El 1 de junio de 1978, las trompetas y clarines sonaban en el Estadio Monumental de Núñez en Buenos Aires. Era la banda sonora del acto de apertura de la copa del mundo de fútbol organizado en Argentina. Era la sinfonía que acallaba los gritos de las víctimas de la dictadura que encabezaba Jorge Rafael Videla. Lo imagino en esos instantes, paladeando el sabor de ser el anfitrión de un evento con el que disfrazar sus atrocidades. Aún no sabía que la diosa fortuna le regalaría el premio gordo: Argentina ganó el mundial como local.

La familia Al Thani, dinastía que encabeza la monarquía absoluta de Catar, ha superado a Videla. No solo es la sede de uno de los principales eventos deportivos, puede que el primero, en liza con las olimpiadas, como es un mundial de fútbol, sino que lo ha logrado siendo un ejemplo de estado que viola a diario los derechos humanos, con una nula relación con este deporte, similar a la nuestra con el críquet, y consiguiendo lo que casi no pudo el covid: parar las ligas de fútbol para evitar que los jugadores se queden fritos del calor en el césped. Normal que a Bill Clinton, expresidente que encabezó la candidatura de EEUU para acoger esta competición, se le quedara cara de bobo al ver como la FIFA en el 2010 daba el mundial a Catar.

Tarea por hacer: Haz una lista de todos los países que se nombran en el texto sobre los mundiales de Argentina y Catar.

Registros del conjunto de datos

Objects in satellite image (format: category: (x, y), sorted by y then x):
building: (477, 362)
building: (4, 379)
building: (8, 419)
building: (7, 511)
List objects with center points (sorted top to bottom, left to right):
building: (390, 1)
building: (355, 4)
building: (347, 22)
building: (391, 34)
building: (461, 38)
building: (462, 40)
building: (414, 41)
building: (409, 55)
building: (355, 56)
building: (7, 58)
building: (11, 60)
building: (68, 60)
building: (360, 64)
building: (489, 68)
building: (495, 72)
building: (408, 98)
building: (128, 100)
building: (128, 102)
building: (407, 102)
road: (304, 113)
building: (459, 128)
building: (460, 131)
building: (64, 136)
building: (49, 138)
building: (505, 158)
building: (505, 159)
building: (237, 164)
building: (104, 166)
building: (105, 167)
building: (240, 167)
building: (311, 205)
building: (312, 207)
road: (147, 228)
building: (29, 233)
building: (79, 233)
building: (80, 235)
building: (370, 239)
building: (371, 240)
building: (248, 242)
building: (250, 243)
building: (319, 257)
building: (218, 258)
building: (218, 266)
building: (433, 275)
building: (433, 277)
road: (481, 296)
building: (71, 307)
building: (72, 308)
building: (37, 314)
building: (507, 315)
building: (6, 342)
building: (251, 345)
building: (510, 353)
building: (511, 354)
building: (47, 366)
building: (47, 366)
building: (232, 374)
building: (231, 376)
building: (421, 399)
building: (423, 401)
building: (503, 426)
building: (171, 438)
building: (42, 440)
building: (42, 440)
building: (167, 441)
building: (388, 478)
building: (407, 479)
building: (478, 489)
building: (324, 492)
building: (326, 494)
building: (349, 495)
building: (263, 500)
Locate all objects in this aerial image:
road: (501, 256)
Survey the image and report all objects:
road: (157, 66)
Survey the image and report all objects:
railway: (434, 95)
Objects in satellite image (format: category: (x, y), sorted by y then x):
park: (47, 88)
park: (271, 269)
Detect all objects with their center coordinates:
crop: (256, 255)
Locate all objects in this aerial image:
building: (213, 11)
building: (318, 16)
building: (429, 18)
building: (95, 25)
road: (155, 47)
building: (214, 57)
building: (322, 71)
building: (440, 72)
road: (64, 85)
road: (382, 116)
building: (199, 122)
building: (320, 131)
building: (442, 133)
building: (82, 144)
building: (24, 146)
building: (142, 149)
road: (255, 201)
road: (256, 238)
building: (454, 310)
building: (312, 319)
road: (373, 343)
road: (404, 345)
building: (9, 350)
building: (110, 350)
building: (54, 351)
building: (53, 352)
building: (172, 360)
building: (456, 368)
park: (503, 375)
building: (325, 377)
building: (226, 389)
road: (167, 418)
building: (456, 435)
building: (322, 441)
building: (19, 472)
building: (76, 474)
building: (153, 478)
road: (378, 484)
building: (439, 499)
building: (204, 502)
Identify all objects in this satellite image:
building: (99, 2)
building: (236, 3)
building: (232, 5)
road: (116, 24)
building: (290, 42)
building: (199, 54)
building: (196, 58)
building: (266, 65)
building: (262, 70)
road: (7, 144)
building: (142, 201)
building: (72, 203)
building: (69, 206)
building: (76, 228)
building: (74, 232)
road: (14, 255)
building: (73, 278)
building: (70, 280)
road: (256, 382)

Respuesta esperada:
- Argentina
- Catar
- EEUU